## WHAT THE EXERCISE ASKS
Give the number of lines in the listing that contain the word "index", and nothing besides.
=== Begin Enclosure ===
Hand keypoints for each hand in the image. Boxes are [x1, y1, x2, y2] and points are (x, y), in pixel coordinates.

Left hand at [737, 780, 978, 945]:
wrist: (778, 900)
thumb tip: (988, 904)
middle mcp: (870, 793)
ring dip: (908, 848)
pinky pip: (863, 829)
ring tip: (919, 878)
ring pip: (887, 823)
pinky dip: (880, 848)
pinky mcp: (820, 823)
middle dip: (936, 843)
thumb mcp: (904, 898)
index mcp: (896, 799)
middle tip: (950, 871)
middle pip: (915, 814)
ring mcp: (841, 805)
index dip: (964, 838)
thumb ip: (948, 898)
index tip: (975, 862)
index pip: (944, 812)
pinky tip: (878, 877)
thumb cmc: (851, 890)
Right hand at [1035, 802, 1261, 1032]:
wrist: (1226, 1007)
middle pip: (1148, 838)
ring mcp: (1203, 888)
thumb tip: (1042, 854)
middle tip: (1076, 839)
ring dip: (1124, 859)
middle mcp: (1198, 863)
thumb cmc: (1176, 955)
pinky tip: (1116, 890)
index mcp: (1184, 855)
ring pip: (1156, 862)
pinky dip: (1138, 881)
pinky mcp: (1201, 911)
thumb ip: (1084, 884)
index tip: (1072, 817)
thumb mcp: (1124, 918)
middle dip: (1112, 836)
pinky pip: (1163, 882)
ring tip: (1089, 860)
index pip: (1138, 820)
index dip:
=== End Enclosure ===
## EXERCISE RESULT
8